A Pennington clamp, also known as a Duval clamp, is a surgical clamp with a triangular eyelet. Used for grasping tissue, particularly during intestinal and rectal operations. Also used in some OB/GYN procedures, particularly caesarian section. Under the name 'Duval clamp' they are occasionally used much like a Foerster clamp to atraumatically grasp lung tissue. The clamp is named after David Geoffrey Pennington, an Australian surgeon who is a pioneer of microsurgeries.

==Non-medical uses==

It is commonly used in body piercing to hold the skin in place, and guide the needle through it.

== Variants ==
In addition to the shape of the gripping head, a distinction is also made between forceps with open and closed jaws.
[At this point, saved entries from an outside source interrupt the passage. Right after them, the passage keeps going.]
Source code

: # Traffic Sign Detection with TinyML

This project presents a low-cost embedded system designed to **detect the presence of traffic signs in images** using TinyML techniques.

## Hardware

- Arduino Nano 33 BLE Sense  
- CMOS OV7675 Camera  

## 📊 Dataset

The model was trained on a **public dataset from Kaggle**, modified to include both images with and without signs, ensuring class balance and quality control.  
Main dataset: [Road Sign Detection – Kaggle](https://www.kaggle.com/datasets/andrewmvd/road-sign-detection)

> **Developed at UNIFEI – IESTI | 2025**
Open forceps can be removed directly after the stitch without having to shorten the intravenous cannula or piercing needle with scissors beforehand, but offer a slightly less secure hold than closed forceps. The clamps usually have small hooks on the handle side that interlock when closed and can therefore hold the clamp closed.

=== Pennington clamp ===
A Pennington clamp, also known as a Duval clamp, has a gripping head in the shape of a triangle. The end is straight. The pliers can therefore be placed flat against the body part to be pierced and are therefore particularly suitable for piercing surface piercings, but are also frequently used for gripping free-standing body parts, for example when piercing a lobe piercing, a lip frenulum piercing or various intimate piercings.